Labor leader Bill Shorten described Mr Swan as someone who lived and breathed Labor values, evident in his legacy.

“When the Global Financial Crisis shook the world economy, every commentator, every armchair expert, every conservative critic said recession was inevitable. Wayne Swan knew better,” Mr Shorten said.

Mr Swan is signalling his intentions now to give the next Labor candidate the best chance of holding his Brisbane seat of Lilley.

“I think it would be fitting if the party were to select on this occasion, a young woman with the energy and smarts to represent Lilley forcefully and successfully,” he said in a statement.

“The inescapable fact is I’m approaching a stage in life where it’s simply not possible to be 100 per cent committed as a local MP and meet other important obligations.”

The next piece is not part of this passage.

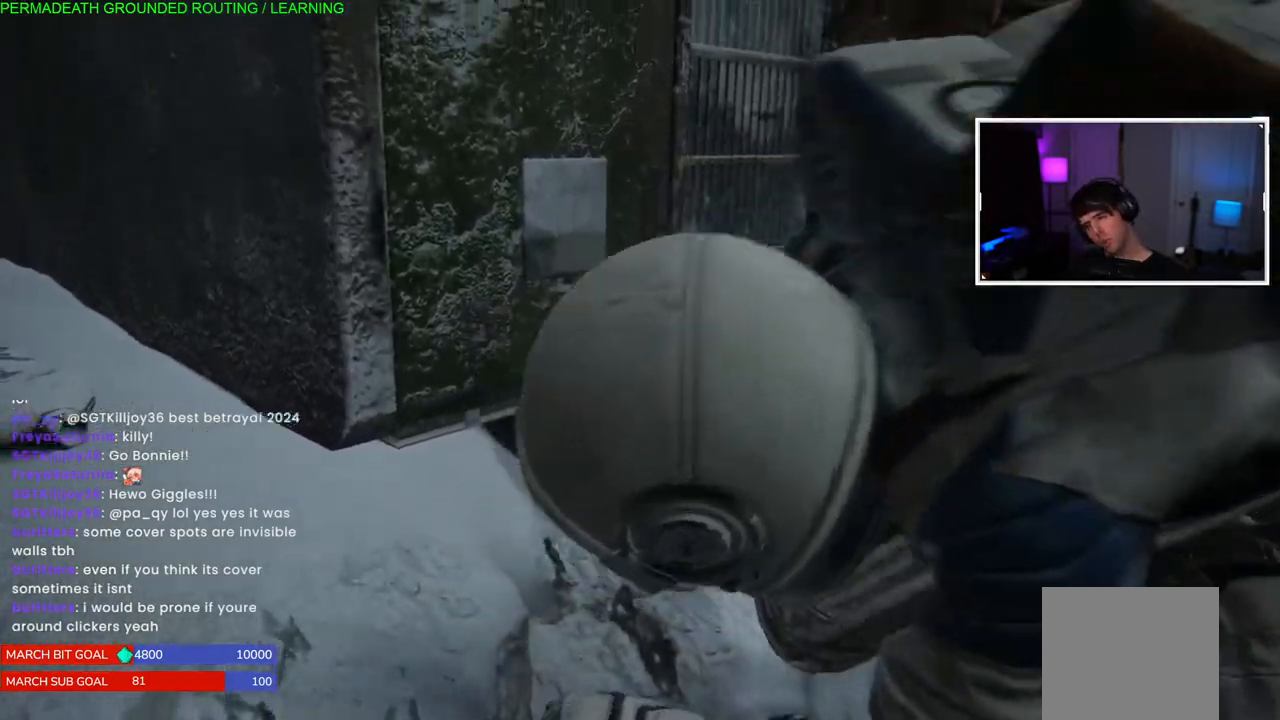
{"buttons": [], "left_stick": "center", "right_stick": "center", "events": [[133, "right_stick", "left"], [333, "right_stick", "center"]]}
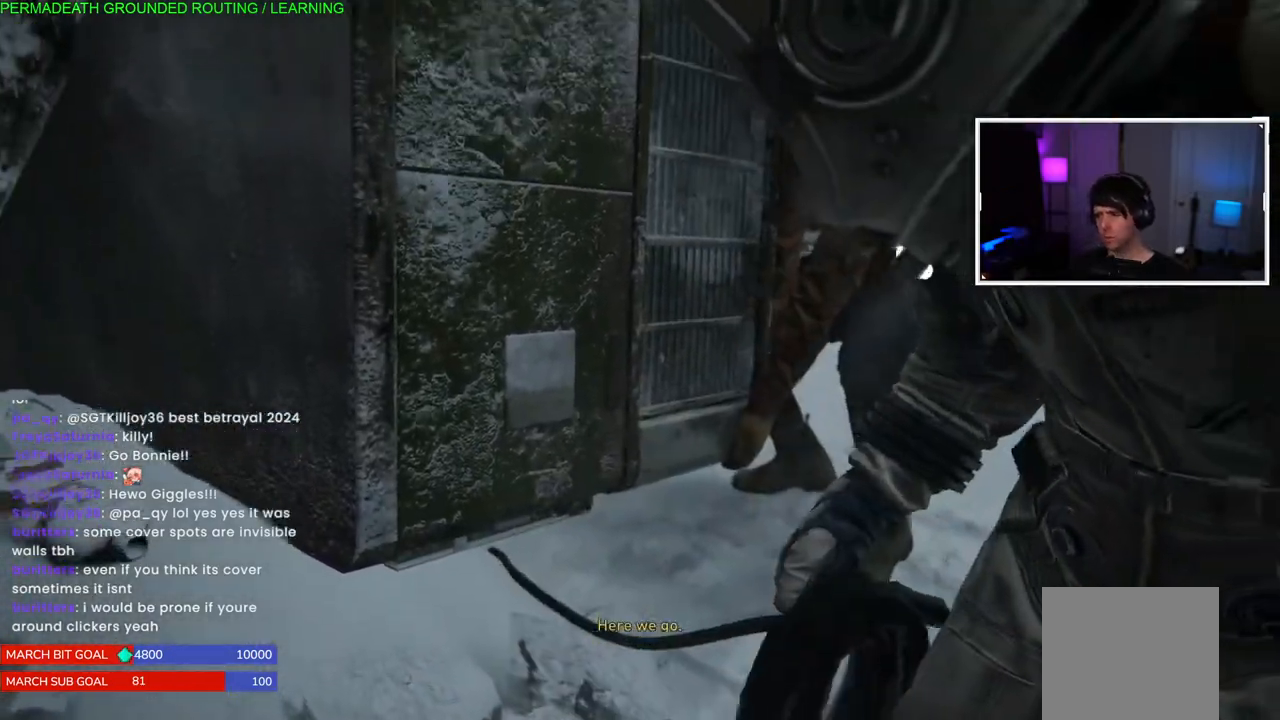
{"buttons": [], "left_stick": "center", "right_stick": "center", "events": []}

Mr Swan will have served in the national parliament for more than 22 years, as treasurer for six, and as deputy prime minister for three.

Shadow finance minister Jim Chalmers called Mr Swan the battler’s champion.

“It’s reassuring to know that when he does vacate his parliamentary office he won’t be vacating the battleground of ideas, or the struggle against inequality and entrenched social disadvantage,” Mr Chalmers said.